§ ATTIVITÀ:
Ripeti alla lettera tutte le righe, da quella che contiene "Lámpara para mesa giles 28''" giù fino a quella che contiene "Ver detalle", comprese entrambe.

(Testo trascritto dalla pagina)
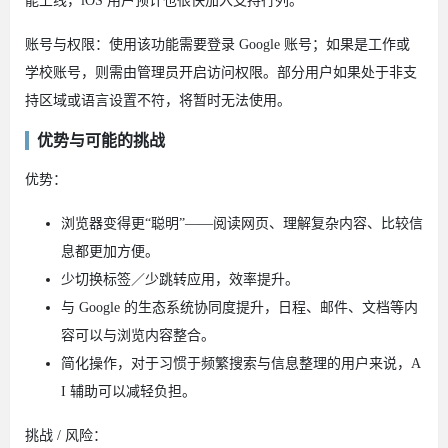
能上线，iOS 用户预计也很快加入支持行列。
账号与权限：使用该功能需要登录 Google 账号；如果是工作或
学校账号，则需由管理员开启访问权限。部分用户如果处于非支
持区域或语言设置不符，将暂时无法使用。
优势与可能的挑战
优势：
浏览器变得更“聪明”——阅读网页、理解复杂内容、比较信
息都更加方便。
少切换标签／少跳转应用，效率提升。
与 Google 的生态系统协同度提升，日程、邮件、文档等内
容可以与浏览内容整合。
简化操作，对于习惯于频繁搜索与信息整理的用户来说，A
I 辅助可以减轻负担。
挑战 / 风险：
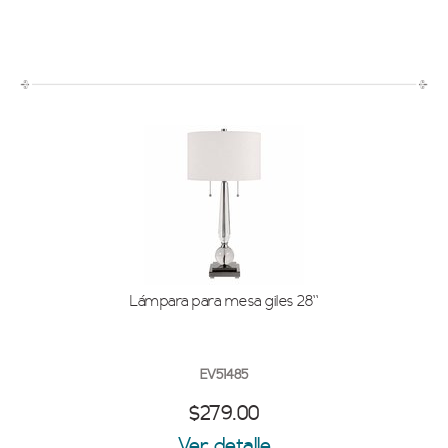
Lámpara para mesa giles 28''
EV51485
$279.00
Ver detalle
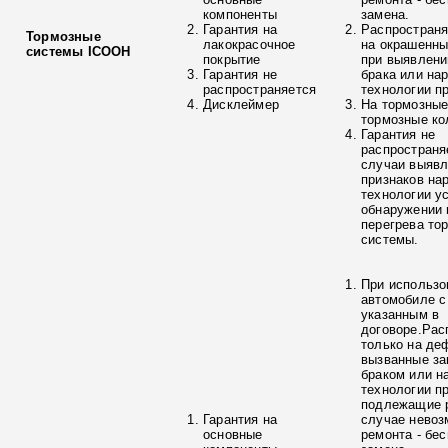
компоненты
замена.
Гарантия на
Распространя
Тормозные
лакокрасочное
на окрашенны
системы ICOOH
покрытие
при выявлени
Гарантия не
брака или на
распространяется
технологии п
Дисклеймер
На тормозные
тормозные ко
Гарантия не
распространя
случаи выяв
признаков на
технологии у
обнаружении 
перегрева то
системы.
При использо
автомобиле с
указанным в
договоре.Рас
только на де
вызванные з
браком или н
технологии п
подлежащие р
Гарантия на
случае невоз
основные
ремонта - бе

§ SOLUZIONE:
Lámpara para mesa giles 28''
EV51485
$279.00
Ver detalle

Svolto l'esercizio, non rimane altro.